Hence assuming that the β’s are all of the same sign, Koyck assumes that they decline geometrically. 

βk= β0λk    where k=0,1,… and  0<λ<1  where λ : rate of decline and (1-λ): speed of decline 

This equation postulates that each successive coefficient (β) is numerically less than each preceding β since λ<1, implying that as one goes back into distant past, the effect of that lag on Y became smaller . Therefore the closer λ is to 1, the slower the rate of decline. 
As a result, the infinite lag model can be written as 
Yt = α + β0 Xt+ β0 λXt-1+ β0 λ2Xt-2+ …. + μt (1)
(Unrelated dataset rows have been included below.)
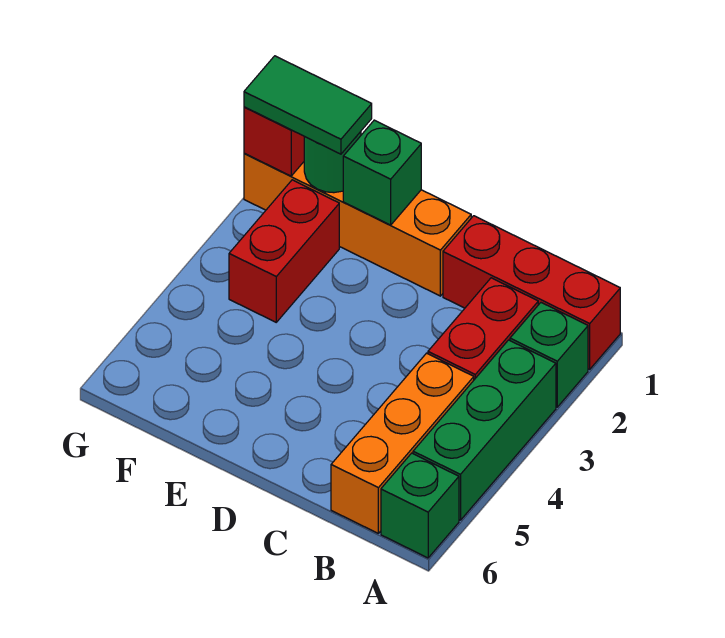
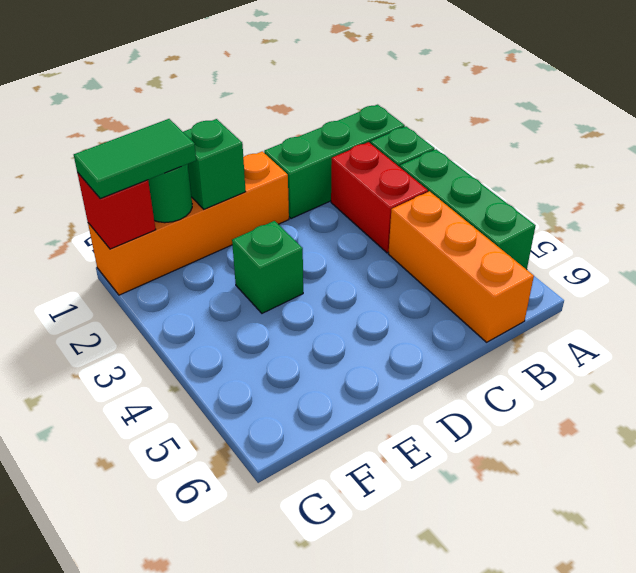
red 1x3 brick [443,216,620,369] -> green 1x3 brick [264,105,405,219]
green 1x1 brick [381,453,459,558] -> green 1x1 brick moved to [232,221,303,313]
red 1x2 brick [229,180,339,322] -> none

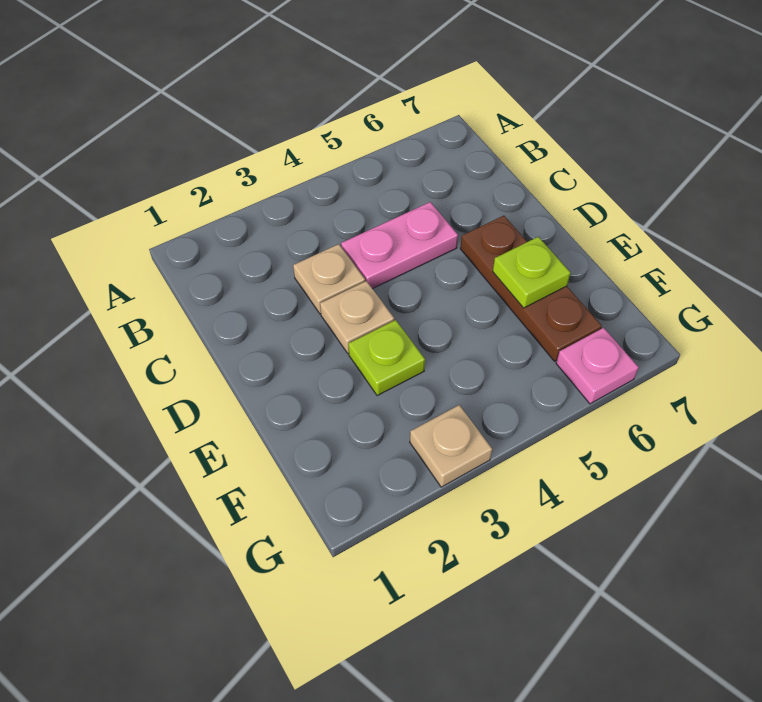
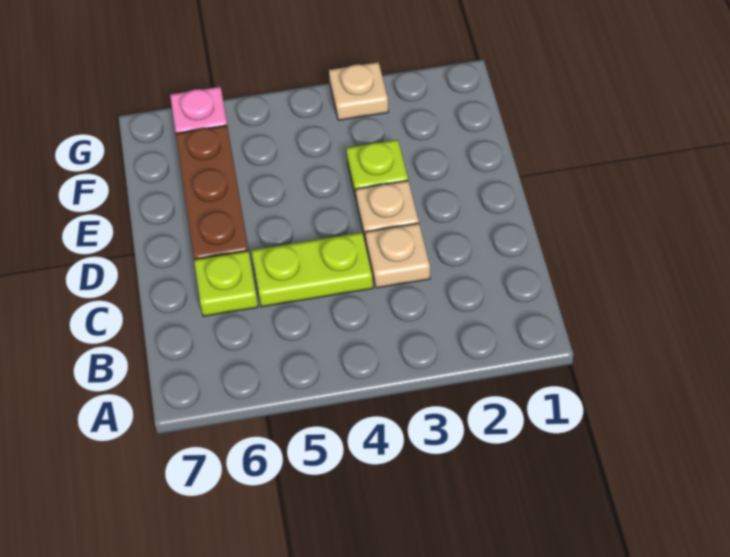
pink 1x2 plate [341,202,458,289] -> lime 1x2 plate [252,232,373,307]
lime 1x1 plate [493,237,570,308] -> lime 1x1 plate moved to [194,251,258,316]

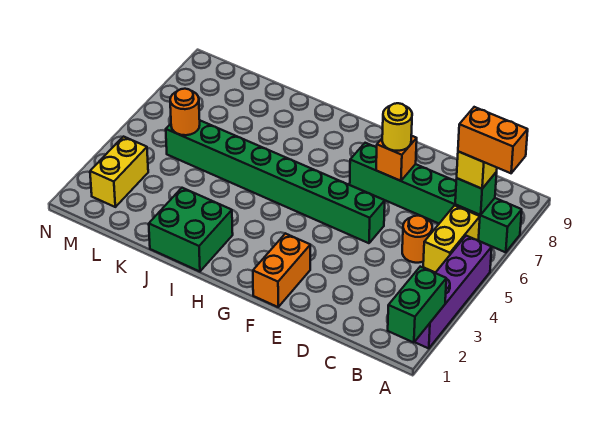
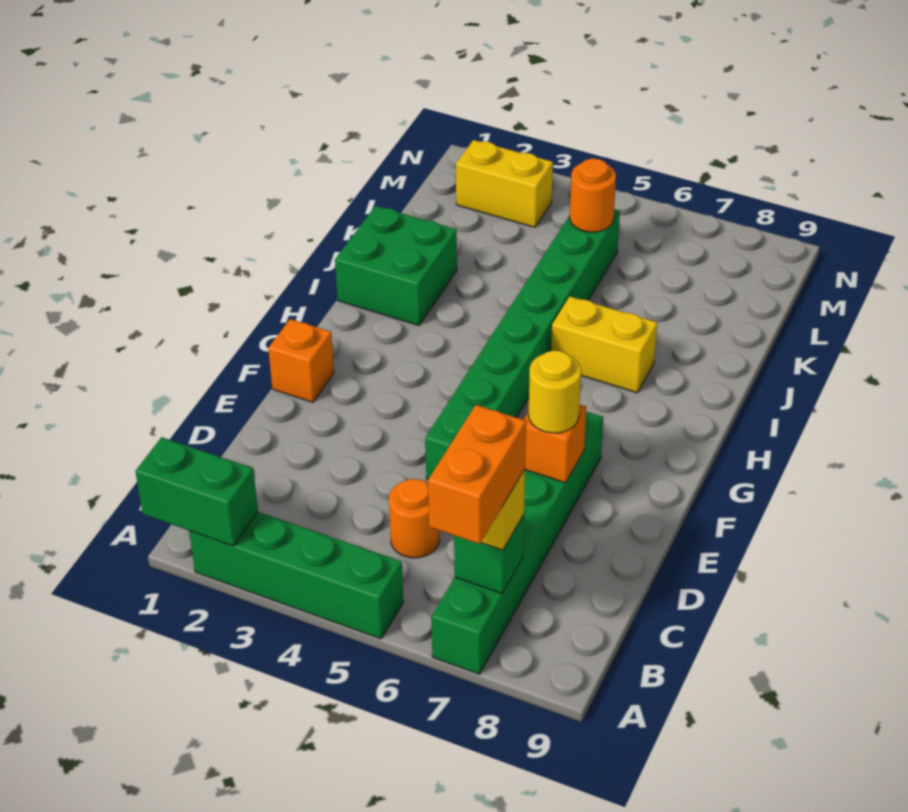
purple 1x4 brick [415,236,492,348] -> green 1x4 brick [189,512,403,639]
yellow 1x2 brick [423,206,480,273] -> yellow 1x2 brick moved to [551,296,657,393]
orange 1x2 brick [253,233,310,307] -> orange 1x1 brick [268,319,334,402]

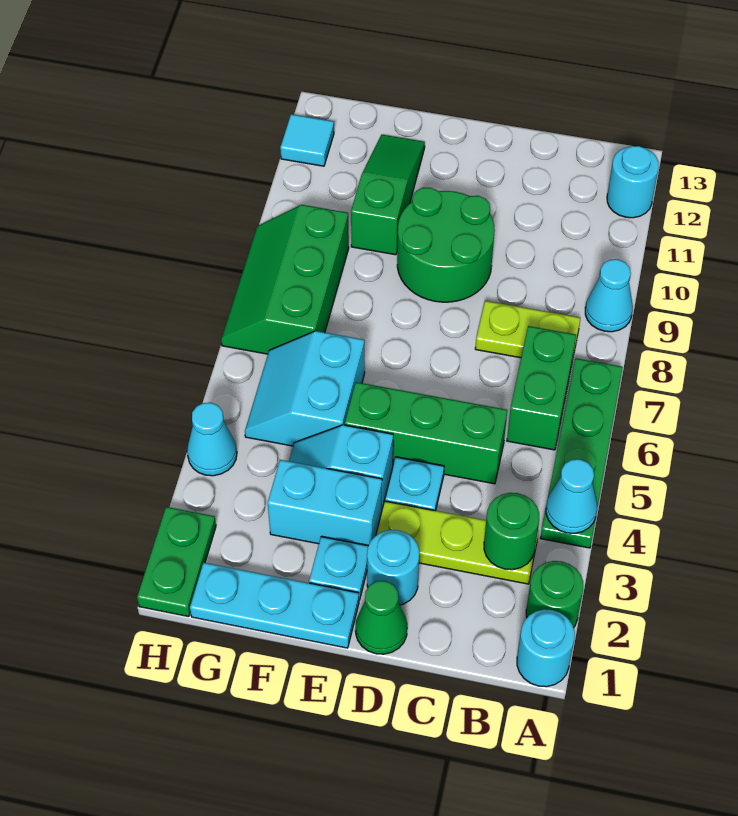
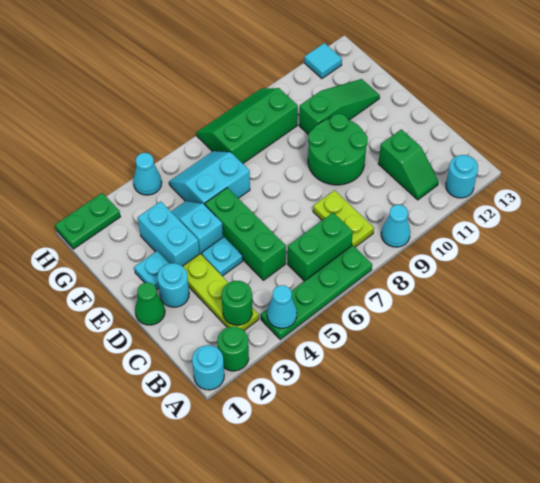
none -> green 1x2 slope [378,129,438,200]
cyan 1x3 plate [190,563,359,648] -> none

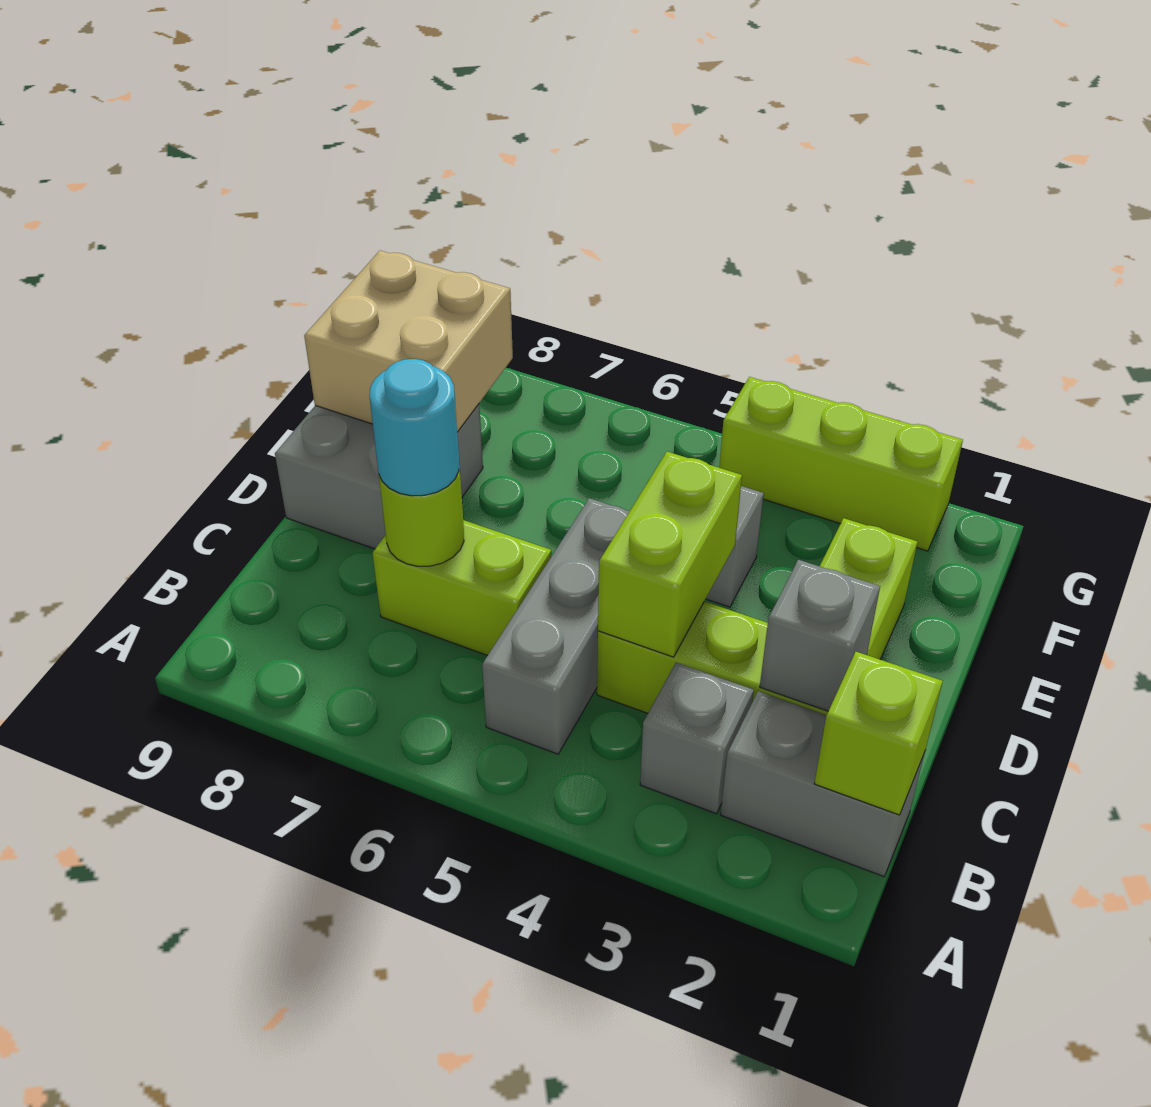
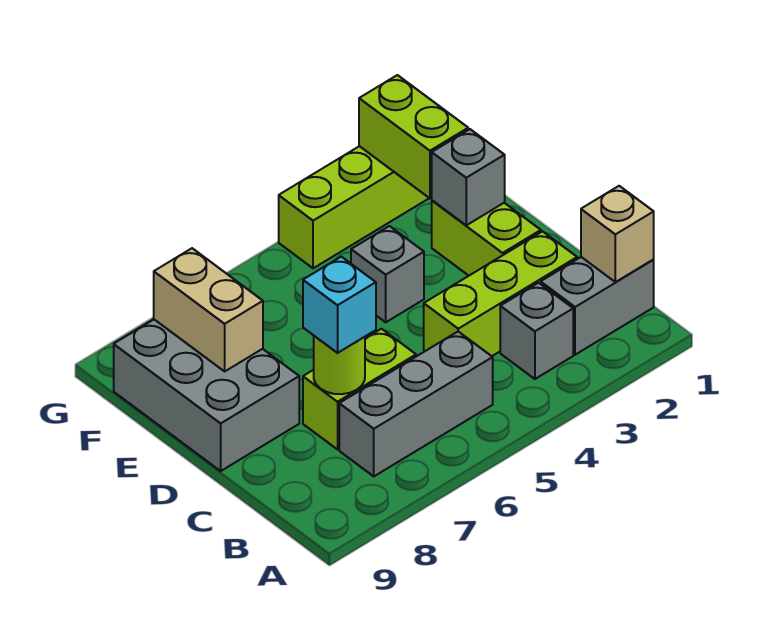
lime 1x1 brick [814,652,943,815] -> tan 1x1 brick [581,186,654,282]
grey 1x3 brick [482,498,630,754] -> grey 1x3 brick turned to [339,332,493,476]
grey 1x1 brick [760,560,880,711] -> grey 1x1 brick moved to [432,129,505,225]
lime 1x2 brick [598,452,742,657] -> lime 1x2 brick moved to [359,75,468,198]
cyan 1x1 round brick [369,359,459,496] -> cyan 1x1 brick [303,257,376,353]
grey 2x2 brick [275,404,483,549] -> grey 2x3 brick [114,320,299,471]
tan 2x2 brick [304,251,513,432] -> tan 1x2 brick [154,248,263,371]

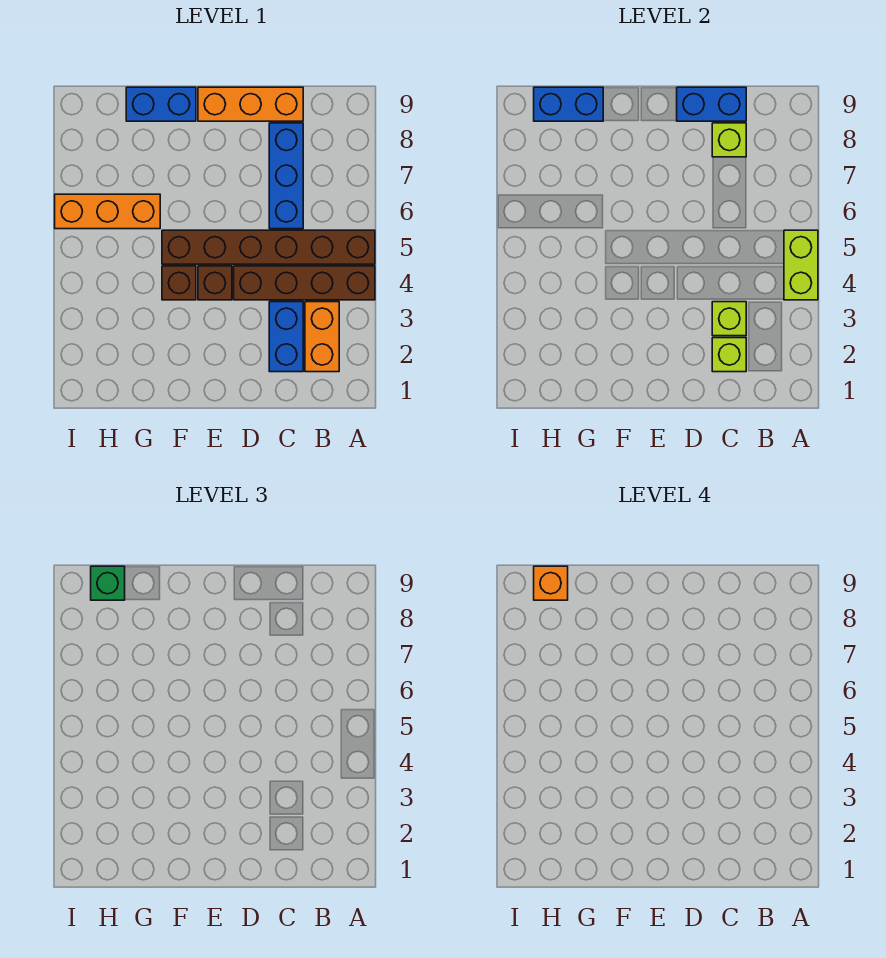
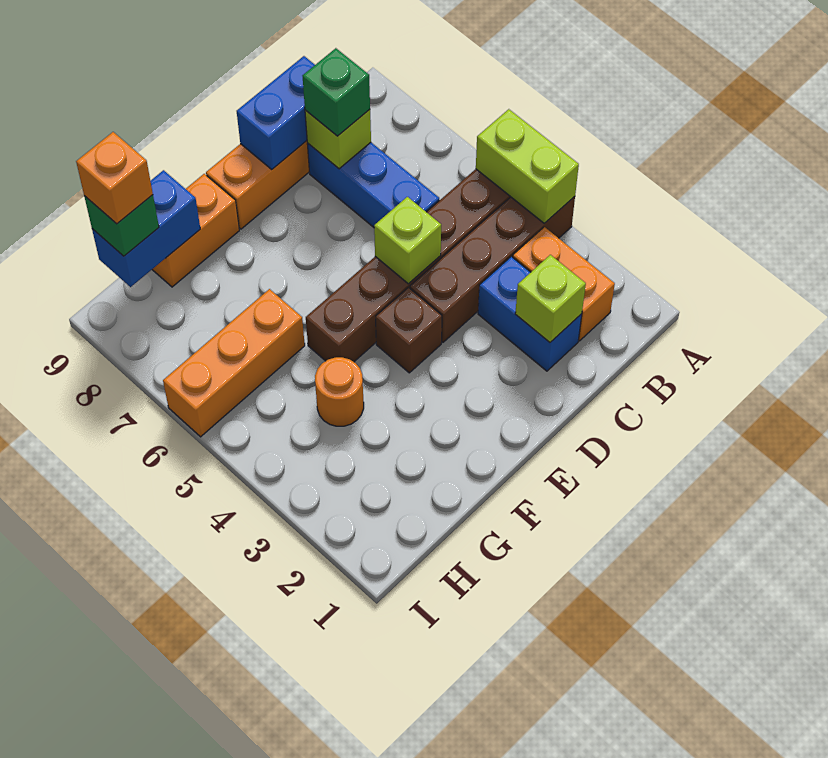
lime 1x1 brick [712,302,746,336] -> lime 1x1 brick moved to [374,197,441,284]
none -> green 1x1 brick [303,48,370,136]
brown 1x1 brick [162,266,196,300] -> none
blue 1x2 brick [126,87,196,121] -> orange 1x2 brick [152,174,239,287]
none -> orange 1x1 round brick [315,357,364,426]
The model cannot be easily estimated in this form therefore, Koyck transformation proceeds with these steps:

 It lags one period to obtain 
 Yt-1 = α + β0 Xt-1+ β0 λXt-2+ β0 λ2Xt-3+ ….+ μt-1 (2)    Then he multiplies by λ to obtain
 λ Yt-1 = λ α + λ β0 Xt-1+ λ β0 λXt-2+ λ β0 λ2Xt-3+ ….+ λ μt-1              (3)   Subtracting (3) from (1) 

he obtains

 Yt- λ Yt-1 = α (1- λ) + β0 Xt+ (μt - λ μt-1)

Thus, rearranging 

Yt= α (1- λ) + β0 Xt+ λ Yt-1+ vt                                                    where vt= μt - λ μt-1 

Therefore we have converted a distributed model into an auto regressive model. This transformation implies that we know have only three unknowns (α, β0, λ); there is no reason to expect multi-collinearity, although we may have a problem of serial correlation because of vt . 


Rational Expectation model


Until the advent of the rational expectations (RE) hypothesis, initially put forward by J. Muth and later propagated by Robert Lucas and Thomas Sargent, the AE hypothesis was quite popular in empirical economics. The proponents of the RE hypothesis contend that the AE hypothesis is inadequate because it relies solely on the past values of a variable in formulating expectations, whereas the RE hypothesis assumes that “individual economic agents use current available and relevant information in forming their expectations and do not rely purely upon past experience. In short, the RE hypothesis contends that expectations are ‘rational’ in the sense that they efficiently incorporate all information available at the time the expectation is formulated and not just the past information. (Gujarati, 2009 p.631)
Under rational expectations it is assumed that individuals possess completed knowledge about the functioning of the economic system and put this knowledge to the best possible use when forming their expectations together with all the available information. 
X*t =  E (X*t / It
X*t is the expectations formed at time t of X in time t+1. This is dependent on the information available at time t (It).
It may turn out that actual X is not the same as expected. That is agents may make a prediction error
  • Xt+1 = Xt* + ut    or       Xt+1-Xt*=ut
ut is the error of the expectation 
E(ut)=0  The expected value of the prediction error is zero. This means that under the rational expectations hypothesis forecasts by individuals are assumed to be correct on average. 
Cov (X*t,  ut) should also be equal to 0. In addition, the prediction error must be uncorrelated with any information available at the time the prediction is made. If not, this would imply that the forecast has not made use of all available information. Since all available information is summed up in the variable X*t , this implies that ut must be uncorrelated with X*t.